* [INPUT FOR THIS TASK]:
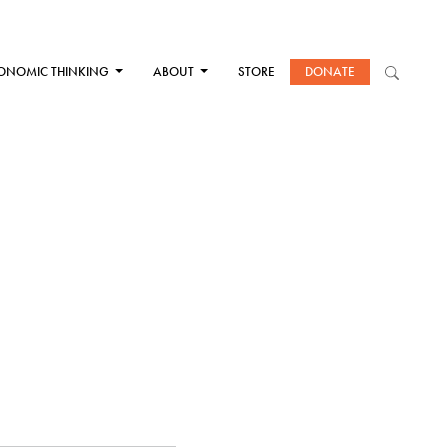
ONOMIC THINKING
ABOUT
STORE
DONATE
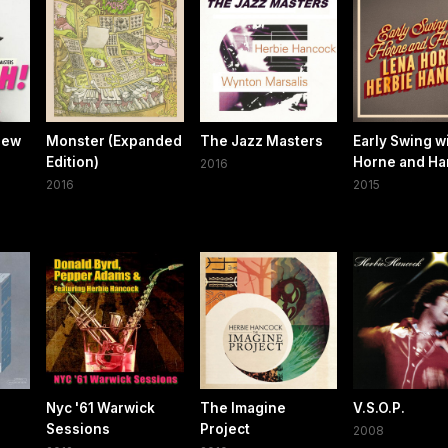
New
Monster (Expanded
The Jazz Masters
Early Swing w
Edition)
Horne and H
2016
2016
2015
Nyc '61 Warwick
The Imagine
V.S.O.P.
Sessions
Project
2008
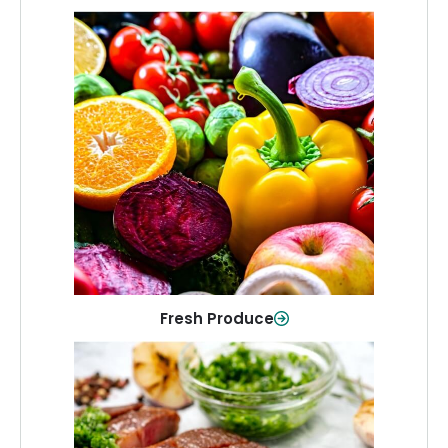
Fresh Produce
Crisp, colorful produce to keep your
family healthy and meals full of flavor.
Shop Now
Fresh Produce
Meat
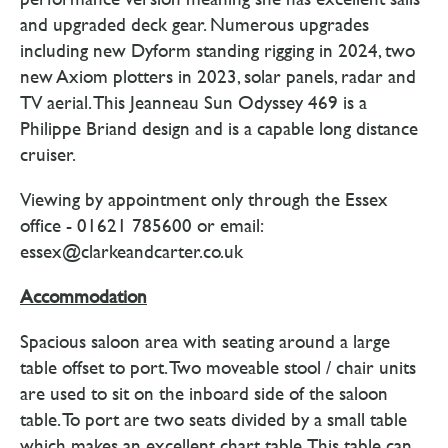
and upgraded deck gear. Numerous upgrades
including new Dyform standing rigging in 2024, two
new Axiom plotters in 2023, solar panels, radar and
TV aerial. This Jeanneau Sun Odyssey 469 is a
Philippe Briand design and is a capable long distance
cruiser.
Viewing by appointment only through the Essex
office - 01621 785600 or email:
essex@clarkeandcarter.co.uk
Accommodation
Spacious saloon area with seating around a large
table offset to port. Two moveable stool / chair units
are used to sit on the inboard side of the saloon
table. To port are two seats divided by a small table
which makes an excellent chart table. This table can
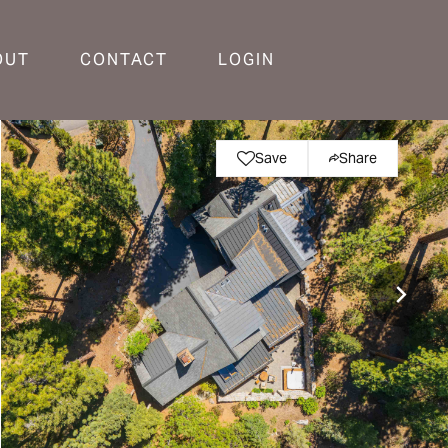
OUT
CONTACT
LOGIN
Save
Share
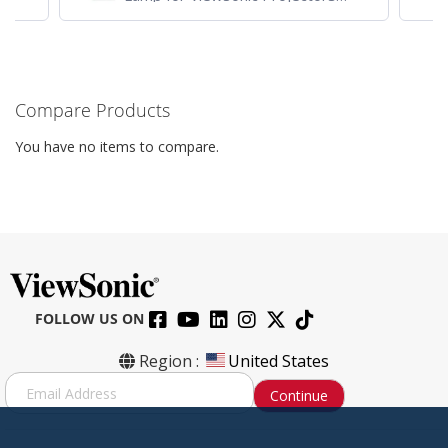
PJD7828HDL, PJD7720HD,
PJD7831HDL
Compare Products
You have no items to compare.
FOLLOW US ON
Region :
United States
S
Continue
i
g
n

* [WHAT YOU HAVE TO DO]:
Pictures are to be omitted; otherwise, every line from the first line of the listing through the line containing "new Axiom plotters" must be reproduced exactly, both ends included.

* [ANSWER SPACE]:
ONOMIC THINKING
ABOUT
STORE
DONATE
New
Monster (Expanded
The Jazz Masters
Early Swing w
Edition)
Horne and H
2016
2016
2015
Nyc '61 Warwick
The Imagine
V.S.O.P.
Sessions
Project
2008
Fresh Produce
Crisp, colorful produce to keep your
family healthy and meals full of flavor.
Shop Now
Fresh Produce
Meat
and upgraded deck gear. Numerous upgrades
including new Dyform standing rigging in 2024, two
new Axiom plotters in 2023, solar panels, radar and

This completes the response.